Nationwide, sales of existing, single-family homes dipped 3 percent
in July to a seasonally adjusted rate of 5.17 million units, and
the median sale price declined almost 1 percent. This follows on
the heels of a 0.6 percent decline in June, which makes two consecutive
months of retraction, Zumpano said. While housing activity
tends to fluctuate from month to month, this is the first two-month
decline since October of 2000. On the other hand, the sale of new
single-family homes rose in July to a seasonally adjusted rate of
950,000, a 5 percent increase over June, he said.
We noted in earlier housing reports that the health of the
housing sector is heavily dependent on employment, as changes in
employment also impact directly both incomes and consumer expectations,
which also drive the housing market. Remarkably, the national housing
market has remained robust despite growing layoff and rising unemployment.
In fact, there is evidence to suggest that it has been the
very strength of the housing market with the accompanying growth
in home values that have helped shore up consumer spending, the
engine that largely drives our economy. It has been this same growth
in real estate equity that has supported the growth in consumer
debt through home-equity loans.
Low mortgage rates have also helped as refinancing has put
a lot more money into the economy. The growth in home-equity related
debt, much of which is sub-par, is, however, a double-edged sword.
If property values begin to fall and unemployment continues to rise
this could precipitate a major credit crunch, which would have a
serious and depressing impact on consumer spending, Zumpano
said.
Zumpano said the employment situation worsened again in June (the
last month for which data is available) with a loss of 42,000 non-farm
jobs. He said Challenger, Gray, and Christmas, an employment firm,
reported that through August, total job cuts climbed to 1.12 million.

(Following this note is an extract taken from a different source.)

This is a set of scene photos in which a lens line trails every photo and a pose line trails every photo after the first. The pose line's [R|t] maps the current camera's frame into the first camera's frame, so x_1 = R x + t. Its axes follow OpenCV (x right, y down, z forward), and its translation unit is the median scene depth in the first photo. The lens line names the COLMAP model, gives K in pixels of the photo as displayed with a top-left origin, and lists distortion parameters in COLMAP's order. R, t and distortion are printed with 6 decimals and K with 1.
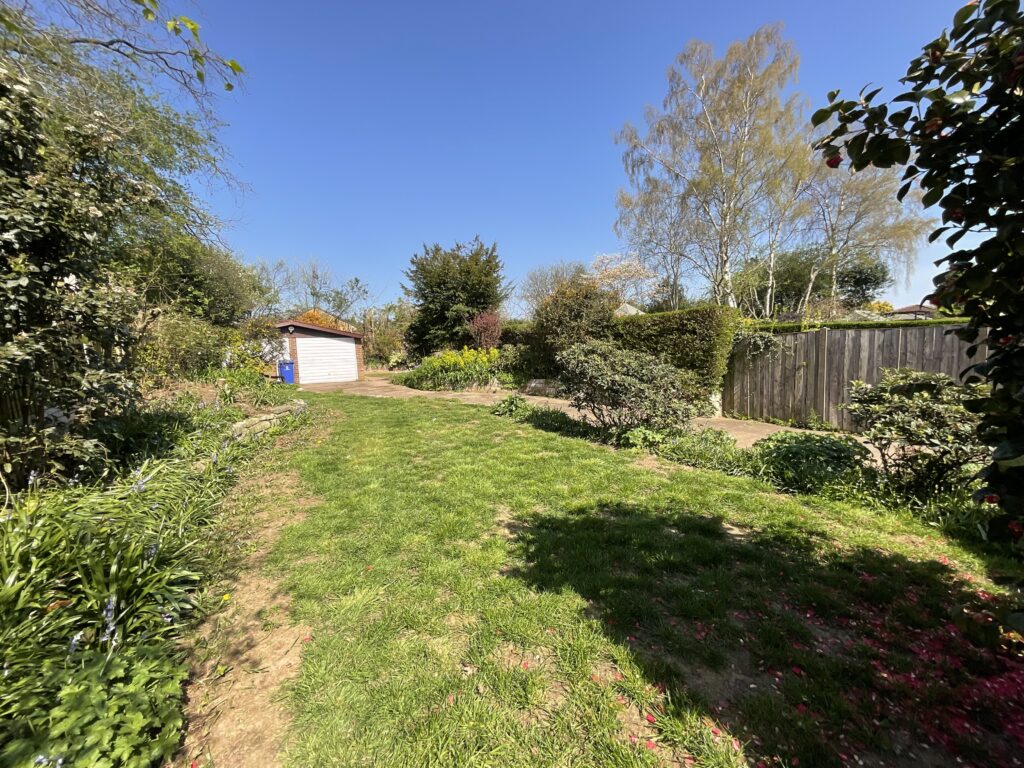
lens RADIAL K [[411.6, 0, 512.0], [0, 411.6, 384.0], [0, 0, 1]] dist [0.001521, 0.000235]
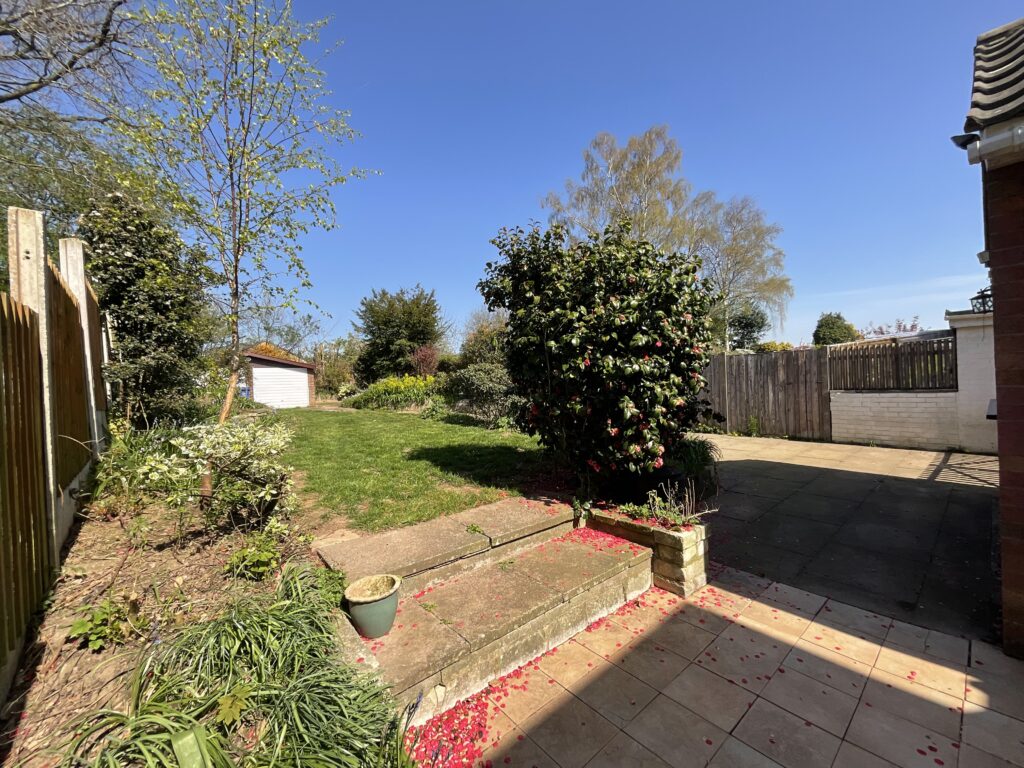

Gross domestic product, the broadest measure of economic activity,
grew at a very low 0.2 percent in the second quarter of 2001, the
weakest it has been since the first quarter of 1993 according to
the Commerce Department, Zumpano said. Accordingly,
consumer confidence fell in both July and August, moving from 118.9
in June, to 116.3 in July and finally to 114.3 in August.
Although Alabamas economy is not immune to the economic changes
taking place at the national level, so far employment has remained
strong in many of the state's larger metro areas, such as Huntsville,
Birmingham, Anniston, and Tuscaloosa. It is not coincidental
that these are some of the same locations where new manufacturing
plants are now in operation, under construction, or expanding. As
a result, the housing markets remains strong in these locations,
Zumpano said. However, if the economy continues to contract,
Alabama housing markets will eventually soften.
On the positive side, the Federal Reserve has signaled that it
will continue to lower interest rates if the economy continues its
slide and the U.S. manufacturing sector is beginning to show some
promising signs of recovery, according to Zumpano. If this
is in fact the case, Alabamas housing market may still end
the year near record levels, he said.
EDITORS NOTE: The in-state housing statistics reported here
refer only to existing home sales and are obtained from data provided
by local area associations of Realtors. Consequently, these numbers
do not include new home sales, or for-sale-by-owner transactions,
and hence, are reflective of basic housing market trends and not
indicative of all the monthly housing market transactions that take
place within the state.
The Alabama Real Estate Research and Education Center, located
in the Culverhouse College of Commerce and Business Administration
at The University of Alabama, is a state of the art comprehensive
research facility designed to support Alabamas real estate
community and the states overall economic development efforts.